TASK PROMPT:
Can you arrange every line of the data below as a numbered list, skipping blank lines and leaving the pictures out?

Saved entries

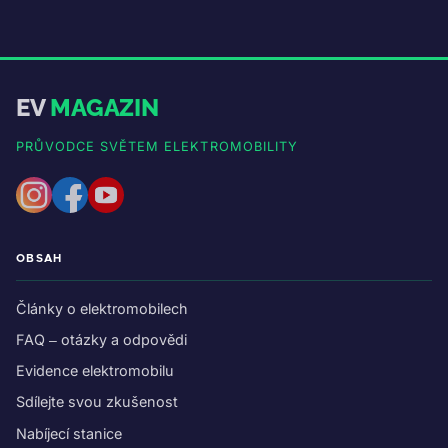
EV
MAGAZIN
PRŮVODCE SVĚTEM ELEKTROMOBILITY
OBSAH
Články o elektromobilech
FAQ – otázky a odpovědi
Evidence elektromobilu
Sdílejte svou zkušenost
Nabíjecí stanice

ANSWER SPACE:
1. EV
2. MAGAZIN
3. PRŮVODCE SVĚTEM ELEKTROMOBILITY
4. OBSAH
5. Články o elektromobilech
6. FAQ – otázky a odpovědi
7. Evidence elektromobilu
8. Sdílejte svou zkušenost
9. Nabíjecí stanice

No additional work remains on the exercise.